**THE PROBLEM:** From the records below, find each line with the string "Modo" and copy it.

**MATERIAL PROVIDED:**

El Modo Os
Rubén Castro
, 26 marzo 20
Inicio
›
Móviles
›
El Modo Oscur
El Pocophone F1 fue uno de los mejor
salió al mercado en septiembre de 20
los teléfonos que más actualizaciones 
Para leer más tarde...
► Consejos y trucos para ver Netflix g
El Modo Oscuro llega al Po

**ANSWER BELOW:**
El Modo Os
El Modo Oscur
El Modo Oscuro llega al Po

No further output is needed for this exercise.